The relevance of laparoscopy-based score in identifying patients with advanced ovarian cancer for optimal cytoreductive surgery has been evaluated.
55 patients with stage III-IV ovarian cancer, having undergone both laparoscopy and laparotomy for cytoreductive surgery, were retrospectively analyzed. Seven parameters were assessed: omental cake, peritoneal carcinosis, diaphragmatic carcinosis, mesenteric retraction, bowel infiltration, stomach infiltration, liver metastases. Each parameter was assigned 2 points if present and 0 if not (Fagotti score). Sensitivity, specificity, positive (PPV) and negative (NPV) predictive values, and accuracy were calculated for each parameter. Receiver Operating Characteristic (ROC) curve analysis was used to predict the surgical outcome.

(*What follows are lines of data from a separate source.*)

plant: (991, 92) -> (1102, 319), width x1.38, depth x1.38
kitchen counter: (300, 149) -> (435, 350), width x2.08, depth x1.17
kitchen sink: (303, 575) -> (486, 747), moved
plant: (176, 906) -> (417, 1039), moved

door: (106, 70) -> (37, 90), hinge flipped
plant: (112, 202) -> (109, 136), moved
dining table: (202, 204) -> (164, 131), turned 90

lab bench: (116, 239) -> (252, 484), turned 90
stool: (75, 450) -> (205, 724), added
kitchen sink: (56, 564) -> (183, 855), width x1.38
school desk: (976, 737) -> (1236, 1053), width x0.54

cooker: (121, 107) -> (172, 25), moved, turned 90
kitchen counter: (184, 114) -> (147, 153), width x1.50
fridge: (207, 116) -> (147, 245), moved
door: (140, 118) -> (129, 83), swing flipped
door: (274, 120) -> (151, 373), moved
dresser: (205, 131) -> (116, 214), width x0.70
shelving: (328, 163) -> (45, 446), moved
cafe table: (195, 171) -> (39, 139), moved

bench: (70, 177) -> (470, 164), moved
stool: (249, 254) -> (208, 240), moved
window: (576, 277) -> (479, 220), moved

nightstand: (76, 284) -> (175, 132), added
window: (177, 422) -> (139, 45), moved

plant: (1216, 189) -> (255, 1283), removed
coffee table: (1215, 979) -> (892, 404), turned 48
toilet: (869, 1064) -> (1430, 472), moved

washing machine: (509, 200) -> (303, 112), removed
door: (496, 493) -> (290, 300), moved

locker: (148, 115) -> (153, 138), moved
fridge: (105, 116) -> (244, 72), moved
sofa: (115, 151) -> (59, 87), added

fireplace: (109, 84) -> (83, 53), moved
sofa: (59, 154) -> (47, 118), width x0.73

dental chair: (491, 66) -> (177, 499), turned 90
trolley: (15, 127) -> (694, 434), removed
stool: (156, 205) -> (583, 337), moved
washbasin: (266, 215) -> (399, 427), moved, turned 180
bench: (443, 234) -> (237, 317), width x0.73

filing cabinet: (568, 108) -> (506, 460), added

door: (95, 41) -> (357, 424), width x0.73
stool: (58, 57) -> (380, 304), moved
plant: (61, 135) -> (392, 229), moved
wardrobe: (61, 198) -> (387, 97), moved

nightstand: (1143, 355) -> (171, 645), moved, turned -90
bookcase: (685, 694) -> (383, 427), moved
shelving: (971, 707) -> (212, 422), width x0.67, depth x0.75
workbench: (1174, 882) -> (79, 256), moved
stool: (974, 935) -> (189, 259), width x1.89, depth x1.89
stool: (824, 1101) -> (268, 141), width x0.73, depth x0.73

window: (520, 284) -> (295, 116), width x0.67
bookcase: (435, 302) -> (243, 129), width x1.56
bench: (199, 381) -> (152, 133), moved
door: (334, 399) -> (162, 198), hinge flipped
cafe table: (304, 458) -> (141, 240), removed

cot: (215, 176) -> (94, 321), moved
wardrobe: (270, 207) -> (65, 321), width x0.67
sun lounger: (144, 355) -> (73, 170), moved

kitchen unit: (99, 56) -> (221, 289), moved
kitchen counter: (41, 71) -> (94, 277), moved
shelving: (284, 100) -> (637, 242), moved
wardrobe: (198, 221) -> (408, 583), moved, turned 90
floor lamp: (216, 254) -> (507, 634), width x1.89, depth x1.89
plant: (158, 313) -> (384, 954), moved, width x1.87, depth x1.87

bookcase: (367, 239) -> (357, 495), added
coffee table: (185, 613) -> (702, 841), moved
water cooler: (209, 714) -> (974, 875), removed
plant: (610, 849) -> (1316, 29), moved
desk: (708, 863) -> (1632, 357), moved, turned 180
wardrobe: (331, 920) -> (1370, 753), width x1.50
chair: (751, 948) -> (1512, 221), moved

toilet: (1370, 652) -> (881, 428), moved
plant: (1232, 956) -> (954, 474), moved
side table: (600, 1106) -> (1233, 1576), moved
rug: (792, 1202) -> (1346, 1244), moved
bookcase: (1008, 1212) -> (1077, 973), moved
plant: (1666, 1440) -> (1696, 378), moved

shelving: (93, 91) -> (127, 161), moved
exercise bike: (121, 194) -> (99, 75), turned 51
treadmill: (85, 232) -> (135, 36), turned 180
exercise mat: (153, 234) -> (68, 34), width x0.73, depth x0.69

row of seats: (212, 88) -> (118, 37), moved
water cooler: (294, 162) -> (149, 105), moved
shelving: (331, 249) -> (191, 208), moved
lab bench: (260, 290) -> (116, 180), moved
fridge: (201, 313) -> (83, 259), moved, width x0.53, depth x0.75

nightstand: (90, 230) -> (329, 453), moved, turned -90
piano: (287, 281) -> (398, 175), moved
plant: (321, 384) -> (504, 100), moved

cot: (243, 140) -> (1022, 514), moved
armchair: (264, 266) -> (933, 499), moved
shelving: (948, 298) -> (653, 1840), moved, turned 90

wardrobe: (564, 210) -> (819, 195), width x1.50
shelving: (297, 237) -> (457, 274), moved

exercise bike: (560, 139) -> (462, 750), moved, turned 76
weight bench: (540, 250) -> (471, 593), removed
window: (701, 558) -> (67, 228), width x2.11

A laparoscopy-based score of >or=8 was associated with suboptimal cytoreduction with sensitivity, specificity, PPV, NPV, and accuracy of 46%, 89%, 89%, 44%, and 60% respectively. ROC curve analysis gave an Area Under the Curve (AUC) of 0.74. A modified score was set up by selecting 4 of the 7 parameters which satisfied the inclusion criteria in our population: diaphragmatic carcinosis, mesenteric retraction, stomach infiltration, liver metastases. Thirteen patients (12%) had a modified score of >or=4 and 42 patients (88%) had a score of <4 with an optimal cytoreduction rate of 0% and 43% respectively (P=0.002). A modified score of >or=4 was associated with suboptimal cytoreduction with sensitivity, specificity, PPV, NPV, and accuracy of 35%, 100%, 100%, 43%, and 56% respectively. ROC curve analysis gave an AUC of 0.68.
This simplified laparoscopy-based score was at least as accurate as the Fagotti score to predict resectability.
评估了基于腹腔镜检查的评分在识别晚期卵巢癌患者以进行最佳细胞减灭术方面的相关性。
回顾性分析55例III-IV期卵巢癌患者,这些患者均接受了腹腔镜检查和剖腹手术以进行细胞减灭术。评估了七个参数:大网膜饼、腹膜癌、膈肌癌、肠系膜退缩、肠浸润、胃浸润、肝转移。每个参数若存在则赋值2分,若不存在则赋值0分(法戈蒂评分)。计算每个参数的敏感性、特异性、阳性预测值(PPV)和阴性预测值(NPV)以及准确性。采用受试者操作特征(ROC)曲线分析来预测手术结果。
基于腹腔镜检查的评分≥8分与次优细胞减灭相关,其敏感性、特异性、PPV、NPV和准确性分别为46%、89%、89%、44%和60%。ROC曲线分析得出曲线下面积(AUC)为0.74。通过从7个参数中选择4个满足我们研究人群纳入标准的参数建立了改良评分:膈肌癌、肠系膜退缩、胃浸润、肝转移。13例患者(12%)改良评分为≥4分,42例患者(88%)评分为<4分,最佳细胞减灭率分别为0%和43%(P = 0.002)。改良评分为≥4分与次优细胞减灭相关,其敏感性、特异性、PPV、NPV和准确性分别为35%、100%、100%、43%和56%。ROC曲线分析得出AUC为0.68。
这种简化的基于腹腔镜检查的评分在预测可切除性方面至少与法戈蒂评分一样准确。